# Experiment Design and Analysis

The objective of this notebook is to explore Trust Game & First-Price auction theory using real world data.

We'll be using the following dataset for notebook exploration:
https://www.sciencedirect.com/science/article/abs/pii/S0022053107000178

## Local files:

Below, please amend the inputs according to your pathways/needs.



In [None]:
TRUST_DATA_PATH = ""
FPA_DATA_PATH = ""
README_PATH = ""

In [None]:
import pandas as pd
import numpy as np
import statsmodels.api as sm
import statsmodels.stats.api as sms
from scipy import stats

trust_data = pd.read_csv(TRUST_DATA_PATH)
fpa_data = pd.read_csv(FPA_DATA_PATH)





In [None]:
#uncomment the below line to view readme files for this dataset (includes explanation of variable names)
#!cat README_PATH

# uncomment the below line to view snippet of csv file
# trust_data.head()
# fpa_data.head()

For the Trust Game, subjects are grouped in pairs, paired with one assigned the role of an investor and another a recipient. Let's examine the correlation between the amounts the investors invest and the amounts the recipients return

In [None]:
def inv_rec_corrcoef(provided_data, dec_col, decision_1, decision_2, cols_to_check):
    """
    Compute the inverse of the repeated measures correlation coefficient between two decisions
    across specified columns in the provided DataFrame.
    Parameters:
    provided_data (pd.DataFrame): The input DataFrame containing the data.
    dec_col (str): The name of the column representing different decisions.
    decision_1 (str): The name of the first decision column.
    decision_2 (str): The name of the second decision column.
    cols_to_check (list): List of column names to check for repeated measures.
    Returns:
    float: The inverse of the repeated measures correlation coefficient.
    """

    df = provided_data.copy()
    df.columns = df.columns.str.strip()
    df.columns = df.columns.str.replace(r"\s+", " ", regex=True)

    dec_1 = df[df[dec_col] == decision_1][cols_to_check]
    dec_2 = df[df[dec_col] == decision_2][cols_to_check]

    merged = dec_1.merge(dec_2, on=cols_to_check[:1], suffixes=('_1', '_2'))

_Problem statement_
Answer these questions about the experiment design notebook above.
(a) Which two theories does the notebook set out to explore?
(b) What are the three path variables the reader is asked to fill in?
(c) In the Trust Game, what roles are given to the two subjects in each pair?

Saved data entries:
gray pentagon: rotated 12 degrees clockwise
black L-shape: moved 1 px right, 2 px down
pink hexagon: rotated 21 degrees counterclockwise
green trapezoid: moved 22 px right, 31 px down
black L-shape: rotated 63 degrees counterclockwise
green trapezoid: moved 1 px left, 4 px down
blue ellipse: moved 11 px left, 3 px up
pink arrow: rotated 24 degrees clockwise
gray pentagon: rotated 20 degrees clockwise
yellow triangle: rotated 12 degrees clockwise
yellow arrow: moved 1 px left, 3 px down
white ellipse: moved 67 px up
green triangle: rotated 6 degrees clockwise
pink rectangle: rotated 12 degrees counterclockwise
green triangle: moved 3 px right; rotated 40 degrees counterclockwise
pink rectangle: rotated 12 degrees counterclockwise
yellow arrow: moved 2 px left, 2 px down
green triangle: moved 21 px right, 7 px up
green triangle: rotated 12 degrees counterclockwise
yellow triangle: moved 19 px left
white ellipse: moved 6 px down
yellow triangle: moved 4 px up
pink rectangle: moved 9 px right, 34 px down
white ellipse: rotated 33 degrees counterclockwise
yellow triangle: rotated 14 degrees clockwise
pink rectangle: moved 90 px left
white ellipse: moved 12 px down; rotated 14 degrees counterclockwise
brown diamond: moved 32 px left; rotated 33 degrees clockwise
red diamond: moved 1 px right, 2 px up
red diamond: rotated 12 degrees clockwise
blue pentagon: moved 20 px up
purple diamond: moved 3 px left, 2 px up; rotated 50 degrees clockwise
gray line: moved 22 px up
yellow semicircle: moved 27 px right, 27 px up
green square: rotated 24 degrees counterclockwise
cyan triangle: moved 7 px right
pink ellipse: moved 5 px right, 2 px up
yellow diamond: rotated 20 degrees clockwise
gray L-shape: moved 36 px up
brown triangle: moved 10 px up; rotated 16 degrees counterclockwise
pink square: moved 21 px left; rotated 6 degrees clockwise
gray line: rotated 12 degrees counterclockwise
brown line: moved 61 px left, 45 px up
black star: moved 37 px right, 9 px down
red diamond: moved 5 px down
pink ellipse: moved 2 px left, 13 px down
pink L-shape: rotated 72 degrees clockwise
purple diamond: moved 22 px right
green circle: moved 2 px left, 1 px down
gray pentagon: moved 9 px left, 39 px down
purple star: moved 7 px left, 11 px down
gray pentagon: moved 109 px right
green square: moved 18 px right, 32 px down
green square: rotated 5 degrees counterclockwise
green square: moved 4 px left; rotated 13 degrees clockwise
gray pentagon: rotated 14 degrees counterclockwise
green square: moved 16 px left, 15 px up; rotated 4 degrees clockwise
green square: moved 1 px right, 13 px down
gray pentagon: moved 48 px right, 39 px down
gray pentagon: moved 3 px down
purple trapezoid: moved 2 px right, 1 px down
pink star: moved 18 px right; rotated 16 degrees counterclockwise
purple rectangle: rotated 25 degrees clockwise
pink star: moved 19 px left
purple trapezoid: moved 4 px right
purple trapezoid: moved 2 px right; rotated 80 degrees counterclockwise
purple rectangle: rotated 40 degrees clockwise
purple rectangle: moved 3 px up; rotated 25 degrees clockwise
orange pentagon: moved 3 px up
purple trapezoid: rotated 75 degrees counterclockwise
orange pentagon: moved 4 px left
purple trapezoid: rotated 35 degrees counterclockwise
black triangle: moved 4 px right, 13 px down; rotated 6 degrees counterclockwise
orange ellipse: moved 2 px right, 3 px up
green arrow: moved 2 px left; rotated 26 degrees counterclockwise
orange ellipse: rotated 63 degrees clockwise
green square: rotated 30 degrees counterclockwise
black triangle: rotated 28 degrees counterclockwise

_Exercise response_
(a) Trust Game and First-Price auction theory.
(b) TRUST_DATA_PATH, FPA_DATA_PATH, and README_PATH.
(c) One is an investor and the other is a recipient.